I was given a deferred sentence and put on 5 years’ probation. I also had to complete a drug and alcohol awareness class, attend 12-step meetings and submit to random urine tests, plus pay probation fines and court costs. A ‘deferred’ sentence is different from ‘diversion’.
I had already plead guilty, so any infraction and I would go STRAIGHT to prison for 10 years.
The positive thing about deferment is that if all the requirements are satisfied, the case is dropped and does not go on your record. So, I was literally SCARED STRAIGHT. I was willing to do ANYTHING to keep from going to prison.
At first, my goal was NOT to get and stay clean and sober but to avoid incarceration. What happened is that I paid attention in the drug and alcohol awareness classes, I participated, and I learned a lot about alcoholism and addiction.
I went to the 12-step meetings with an open mind and saw people living drink and drug free who seemed happy. I began to desire that life also.
I had a glimmer of hope. I embraced the AA fellowship and after resisting working the steps, I got in enough emotional pain to give them a try. I found a sponsor, got serious and went through the process.
What I Am Like Today
Today I have an intimate, personal relationship with the “God of my understanding”. I am a loyal friend and I have a circle of friends, both in and out of AA. My life is an open-book, I hold no more secrets. Sometimes people are surprised when I share with them how far I have come. Many say it’s hard to believe that I was once deep in the throes of addiction.

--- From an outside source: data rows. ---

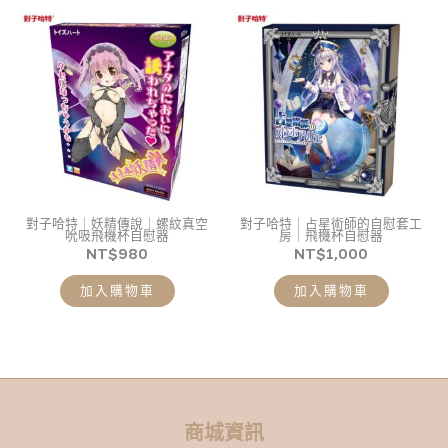
對子哈特｜妖精傳說｜螺紋真空
對子哈特｜占星術師的自慰套工
吮吸飛機杯自慰器
房｜飛機杯自慰器
NT$
980
NT$
1,000
加入購物車
加入購物車
商城資訊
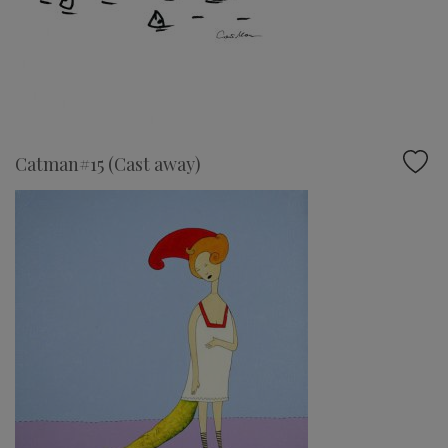
Catman#15 (Cast away)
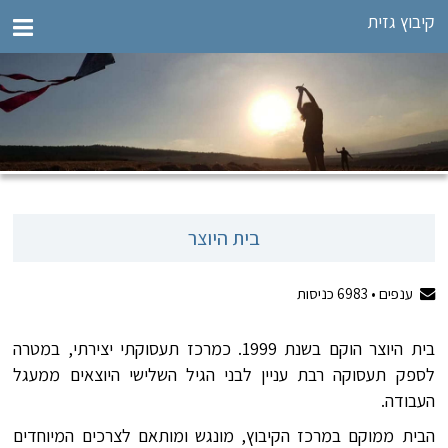
קיבוץ גזית
בית היוצר
ענפים •
6983
כניסות
בית היוצר הוקם בשנת 1999. כמרכז תעסוקתי יצירתי, במטרה
לספק תעסוקה רבת עניין לבני הגיל השלישי היוצאים ממעגל
העבודה.
הבית ממוקם במרכז הקיבוץ, מונגש ומותאם לצרכים המיוחדים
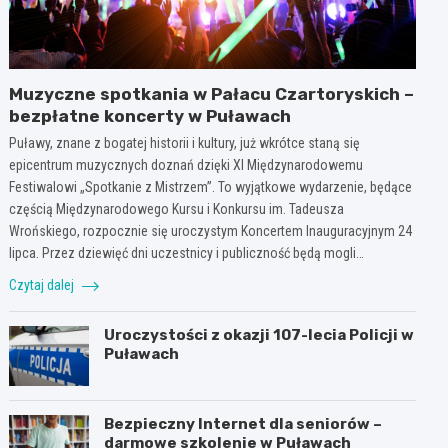
Muzyczne spotkania w Pałacu Czartoryskich –
bezpłatne koncerty w Puławach
Puławy, znane z bogatej historii i kultury, już wkrótce staną się
epicentrum muzycznych doznań dzięki XI Międzynarodowemu
Festiwalowi „Spotkanie z Mistrzem”. To wyjątkowe wydarzenie, będące
częścią Międzynarodowego Kursu i Konkursu im. Tadeusza
Wrońskiego, rozpocznie się uroczystym Koncertem Inauguracyjnym 24
lipca. Przez dziewięć dni uczestnicy i publiczność będą mogli…
Czytaj dalej
Uroczystości z okazji 107-lecia Policji w
Puławach
Bezpieczny Internet dla seniorów –
darmowe szkolenie w Puławach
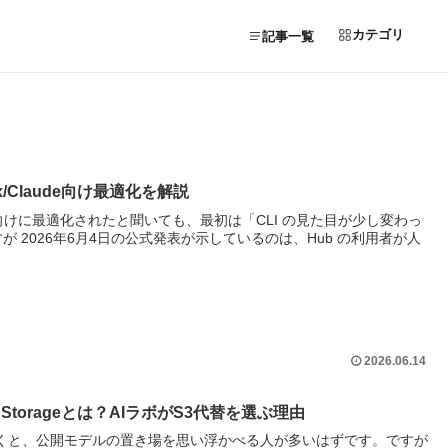
カテゴリ
記事一覧
odex/Claude向け最適化を解説
 が agent 向けに最適化されたと聞いても、最初は「CLI の見た目が少し変わっ
 2026年6月4日の公式発表が示しているのは、Hub の利用者が人
2026.06.14
ivate Storageとは？AIラボがS3代替を選ぶ理由
る」と聞くと、公開モデルの置き場を思い浮かべる人が多いはずです。ですが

My life is so much better now and although I still am faced with trials from time to time, I have been given the tools to work through any situation without taking a drink or drug. I believe that this disease progresses whether I am actively using or not. I believe that my continued recovery is based on being spiritually fit. Every day I start with a prayer of gratitude. I read, meditate and reach out to others. I post recovery readings on several recovery websites. I start each day grounded in recovery and spiritually centered. If I find myself off-center during the day….it only takes a few minutes to say a prayer and gain my footing.
I go to meetings. I have sponsees and a sponsor and she has a sponsor. I am eager to give back what was so freely given to me. I don’t pamper or pursue my sponsees but let them find their own willingness. I guide them with my experience, strength and hope. Most of all I don’t tell them as much as I try to show them by example.
I successfully completed all the terms of my deferment in October of 2012 and the charges were dropped and I now have a clean record. I can truly say for the years since then, I have been happy, joyous and FREE!!
These past few years I have been excited about the opportunity for continued growth. I’ve developed a thirst for new knowledge and an open-mind…willingness to accept new information and make changes based on that new information. I am no longer stuck in my old ideas and ways.
I don’t advocate AA for everyone and believe there are many roads to recovery. But I am grateful my Higher Power chose this as my path. For those of you that may be new or nearly new, even though we haven’t all traveled down the same road, I want you to know that we are on the same journey.
Never EVER give up…My name is Mary, I am an alcoholic and addict and my sobriety date is August 21, 2007.